Ini adalah pengalaman baru untuk saya, karena terakhir kali ke Bandung naik kereta adalah malam hari, sehingga saya tak bisa menangkap pemandangan indah yang tersaji sepanjang perjalanan. Saya sampai di Bandung di jemput oleh kakak saya dari Desa Rangkat yang saya panggil Teh Lia yang didampingin oleh Kang Inin Nastain, Kades Rangkat yang baru. Dari stasiun saya digiring untuk makan siang di rumah makan Ampera. Mendengar nama Ampera, saya teringat warung makan padang bernama Ampera yang banyak tersebar di jakarta. Namun rupanya, bukan masakan padang yang tersaji di sana, melainkan masakan khas sunda.
Keesokan harinya, saya diajak keluarga Teh Lia untuk mencicipi makanan di restoran Alas Daun, dimana nasinya tidak disajikan dengan piring melainkan daun pisang.

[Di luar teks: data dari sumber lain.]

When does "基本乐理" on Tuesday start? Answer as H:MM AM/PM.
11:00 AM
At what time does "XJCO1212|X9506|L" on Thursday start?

Yang terpikirkan di benak saya saat itu adalah berapa banyak pohon pisang yang mereka miliki untuk diambil daunnya setiap hari, belum lagi melihat antrian pengunjung yang terus berdatangan jelas menampakkan bahwa restoran itu selalu ramai, mungkin mereka memiliki kebun pisang sendiri atau mengambil suplai dari petani pisang di sekitar Bandung. hehe.
Setelah makan di Restoran Alas Daun saya diajak jalan-jalan mengelilingi Bandung, meski tak sempat berhenti untuk foto-foto. Saya cukup puas melihat Gedung Sate dari balik jendela mobil, dan jalanan terkenal di Bandung seperti Jalan Braga dan Jalan Dago. Cuaca Bandung yang labil, sebentar panas sebentar hujan juga menambah seru petualangan saya hari itu.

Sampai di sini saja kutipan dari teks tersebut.